Quick Take
- Quarterly revenues rise 9% over last year to $2.3
billion as net profit climbs to $456 million compared to a loss
of over $6 billion in 2011.
- Demand for deepwater drilling helps boost operational
performance: annual utilization rates grow to 78% from 69% in
2011, and revenue efficiency also improves.
- Looking Ahead: New contracts ~$2 billion added, revenue
backlog of around $29 billion; Gulf of Mexico could continue to
drive growth.
Transocean Ltd.
(
RIG
), the world's largest offshore drilling contractor, released its
fourth quarter earnings on March 1, reporting its first fourth
quarter profit in three years. While the firm's operational
performance continued to be strong, the absence of significant
write-downs helped nudge the firm's results higher.

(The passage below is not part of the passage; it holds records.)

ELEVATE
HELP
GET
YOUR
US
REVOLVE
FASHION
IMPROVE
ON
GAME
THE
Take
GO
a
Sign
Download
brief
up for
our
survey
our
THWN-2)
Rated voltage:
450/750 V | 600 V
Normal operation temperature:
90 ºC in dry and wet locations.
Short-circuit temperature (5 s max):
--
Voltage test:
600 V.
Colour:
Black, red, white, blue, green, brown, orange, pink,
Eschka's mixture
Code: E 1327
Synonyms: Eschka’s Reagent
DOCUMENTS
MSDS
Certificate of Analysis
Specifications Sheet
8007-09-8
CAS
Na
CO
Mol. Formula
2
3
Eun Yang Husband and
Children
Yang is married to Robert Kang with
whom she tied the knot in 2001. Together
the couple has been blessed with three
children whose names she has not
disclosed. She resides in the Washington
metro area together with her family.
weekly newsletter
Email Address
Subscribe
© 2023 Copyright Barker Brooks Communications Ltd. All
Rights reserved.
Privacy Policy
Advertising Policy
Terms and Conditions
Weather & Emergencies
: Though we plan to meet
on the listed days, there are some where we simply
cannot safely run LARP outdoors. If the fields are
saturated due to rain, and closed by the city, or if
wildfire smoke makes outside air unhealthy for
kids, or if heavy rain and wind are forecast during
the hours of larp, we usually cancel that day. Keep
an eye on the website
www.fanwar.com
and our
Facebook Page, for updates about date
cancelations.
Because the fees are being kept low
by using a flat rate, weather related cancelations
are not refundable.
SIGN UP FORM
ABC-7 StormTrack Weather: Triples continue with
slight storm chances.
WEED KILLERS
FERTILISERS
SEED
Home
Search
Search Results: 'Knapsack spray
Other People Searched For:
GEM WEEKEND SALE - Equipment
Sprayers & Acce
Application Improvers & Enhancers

Quarterly revenues were around $2.3 billion compared to around
$2.13 billion last year while net income was around $456 million
compared to a loss of $6.1 billion (primarily due
to impairment charges) in 2011. The results were
largely in line with our expectations
and aided by stronger drilling in the U.S. Gulf of Mexico as well
as by better fleet utilization rates.
Operating Metrics Improve
Strong demand for offshore drilling helped the firm to boost the
utilization rate of its fleet. Utilization rates are a measure
of how many rigs are working on contracts in comparison to total
fleet size. These rates are an important metric given the high
capital expenditure that the firm incurs in constructing these
rigs. Rates improved to around 78% in 2012, up from around 69% a
year earlier.
The performance of the firm's ultra-deepwater floaters and harsh
environment floaters was particularly strong with utilization
growing by 6% and 12% respectively. This trend is quite encouraging
since these rigs also have the highest day rates within the fleet.

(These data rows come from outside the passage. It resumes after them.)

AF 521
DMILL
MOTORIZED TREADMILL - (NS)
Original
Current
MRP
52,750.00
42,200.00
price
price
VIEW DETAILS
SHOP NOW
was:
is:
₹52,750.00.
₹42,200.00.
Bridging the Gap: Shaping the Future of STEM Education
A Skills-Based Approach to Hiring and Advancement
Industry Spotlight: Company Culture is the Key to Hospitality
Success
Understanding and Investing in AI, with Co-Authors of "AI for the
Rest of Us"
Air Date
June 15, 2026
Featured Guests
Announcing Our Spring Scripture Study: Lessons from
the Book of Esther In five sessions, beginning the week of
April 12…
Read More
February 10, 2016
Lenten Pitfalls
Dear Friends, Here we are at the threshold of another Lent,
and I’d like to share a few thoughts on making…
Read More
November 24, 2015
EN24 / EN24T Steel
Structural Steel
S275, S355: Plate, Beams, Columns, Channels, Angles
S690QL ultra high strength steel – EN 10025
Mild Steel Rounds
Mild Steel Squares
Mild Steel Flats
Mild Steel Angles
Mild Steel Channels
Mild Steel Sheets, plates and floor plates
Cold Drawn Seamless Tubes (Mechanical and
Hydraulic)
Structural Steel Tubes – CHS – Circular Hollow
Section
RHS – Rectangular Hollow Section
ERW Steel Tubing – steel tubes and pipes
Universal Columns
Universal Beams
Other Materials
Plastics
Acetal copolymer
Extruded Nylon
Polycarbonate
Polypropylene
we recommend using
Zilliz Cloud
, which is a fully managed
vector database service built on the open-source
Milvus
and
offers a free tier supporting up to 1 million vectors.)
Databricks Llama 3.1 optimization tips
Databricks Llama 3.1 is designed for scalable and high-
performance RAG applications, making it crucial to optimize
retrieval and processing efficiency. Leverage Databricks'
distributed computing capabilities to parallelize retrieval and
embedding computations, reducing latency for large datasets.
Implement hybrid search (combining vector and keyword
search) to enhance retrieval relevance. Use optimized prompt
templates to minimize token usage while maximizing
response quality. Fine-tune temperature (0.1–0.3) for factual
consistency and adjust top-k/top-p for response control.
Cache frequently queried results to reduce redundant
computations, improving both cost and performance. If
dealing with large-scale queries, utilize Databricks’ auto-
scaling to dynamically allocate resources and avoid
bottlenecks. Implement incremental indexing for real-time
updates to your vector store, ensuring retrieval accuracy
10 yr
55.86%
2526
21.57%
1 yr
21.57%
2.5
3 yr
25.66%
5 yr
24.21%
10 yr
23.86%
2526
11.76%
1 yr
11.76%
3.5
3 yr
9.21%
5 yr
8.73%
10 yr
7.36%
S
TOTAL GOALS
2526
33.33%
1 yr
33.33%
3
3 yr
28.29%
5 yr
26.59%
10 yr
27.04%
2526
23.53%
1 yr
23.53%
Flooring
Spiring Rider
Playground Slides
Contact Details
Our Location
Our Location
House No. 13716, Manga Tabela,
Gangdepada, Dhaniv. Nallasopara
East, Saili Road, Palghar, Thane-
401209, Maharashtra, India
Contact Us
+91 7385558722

Revenues efficiency, a measure of performance of the rig once it is
contracted also improved from around 90.5% in 2011 to
around 93%.
Looking Ahead: Gulf Of Mexico Will Remain
Important
U.S. Gulf Of Mexico Will Continue To Drive Grow
: The U.S. Gulf of Mexico is Transocean's most important geographic
market, accounting for a quarter of the firm's business.
Around 14 of 27 of the firm's ultra-deepwater rigs are contracted
in this region. These rigs command average dayrates nearing
$500,000, significantly higher than the firm's average dayrate of
around $370,000. The long-term prospects in this region are also
looking better as the U.S. Department of the Interior recently
announced plans to auction over 38 million acres of federally owned
waters, which would allow oil and gas companies to ramp up their
offshore drilling activities in the region.

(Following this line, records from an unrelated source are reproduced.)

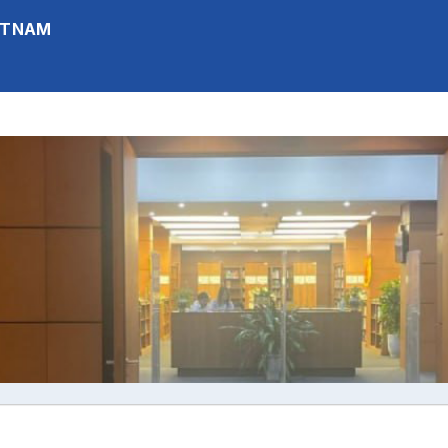
IETNAM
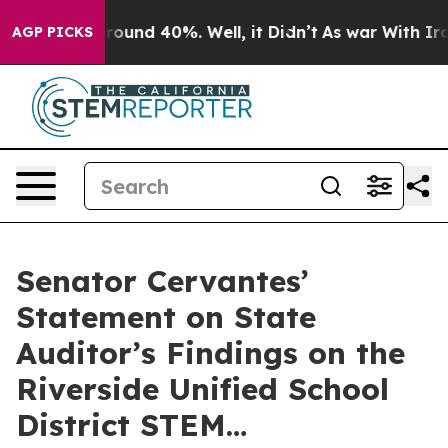
 Floor Around 40%. Well, it Didn’t
As war With Iran 
AGP PICKS
Senator Cervantes’
Statement on State
Auditor’s Findings on the
Riverside Unified School
District STEM…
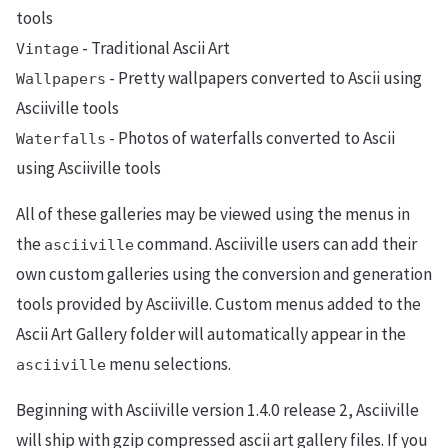
tools
- Traditional Ascii Art
Vintage
- Pretty wallpapers converted to Ascii using
Wallpapers
Asciiville tools
- Photos of waterfalls converted to Ascii
Waterfalls
using Asciiville tools
All of these galleries may be viewed using the menus in
the
command. Asciiville users can add their
asciiville
own custom galleries using the conversion and generation
tools provided by Asciiville. Custom menus added to the
Ascii Art Gallery folder will automatically appear in the
menu selections.
asciiville
Beginning with Asciiville version 1.4.0 release 2, Asciiville
will ship with gzip compressed ascii art gallery files. If you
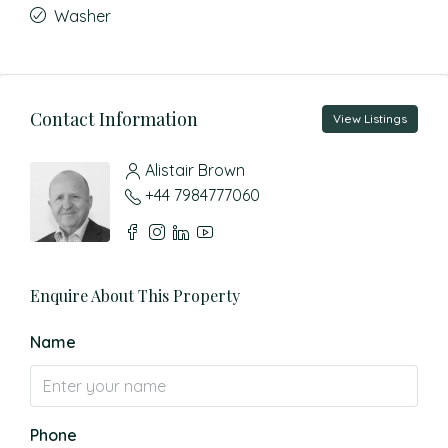
Washer
Contact Information
View Listings
Alistair Brown
+44 7984777060
Enquire About This Property
Name
Phone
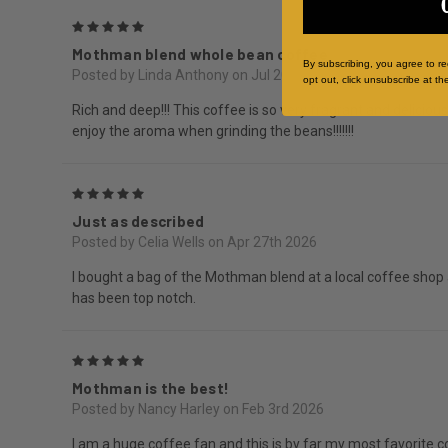
5
Mothman blend whole bean coffee
By subscribing, you agree to r
Posted by Linda Anthony on Jul 20th 2026
opt out, click unsubscribe at th
Rich and deep!!! This coffee is so very fragrant and delicio
enjoy the aroma when grinding the beans!!!!!!!
5
Just as described
Posted by Celia Wells on Apr 27th 2026
I bought a bag of the Mothman blend at a local coffee shop 
has been top notch.
5
Mothman is the best!
Posted by Nancy Harley on Feb 3rd 2026
I am a huge coffee fan and this is by far my most favorite c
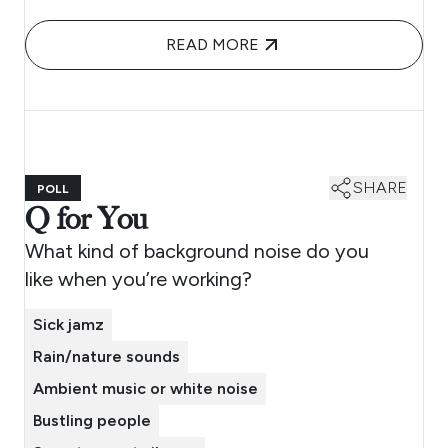
READ MORE
SHARE
POLL
Q for You
What kind of background noise do you
like when you’re working?
Sick jamz
Rain/nature sounds
Ambient music or white noise
Bustling people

Contract And Revenue Backlogs
: During the last three months, Transocean also added new contracts
of around $2 billion, bringing the revenue backlog to around $29
billion. As previously announced, the firm plans to add another 8
new rigs to its fleet by 2017, five of which are ultra-deepwater
rigs which will have dayrates of over $500,000.
Legal Issues Being Resolved
: In January, Transocean reached a $1.4 billion settlement with the
U.S. Department of Justice (DoJ), to resolve civil and criminal
disputes relating to the 2010 explosion of the Deepwater Horizon
rig that the firm was operating for BP (
BP
) in the U.S. Gulf Of Mexico. More recently, Brazilian courts
dropped criminal charges against the firm relating
to its involvement in an oil spill in the Frade oil field, off the
coast of Brazil. These developments should allow the firm to put
much of its legal woes behind, and allow it to devote more
attention and resources to the growing deepwater drilling
business.
We are in the process of updating
our model and price estimate for Transocean
following the firm's earnings release.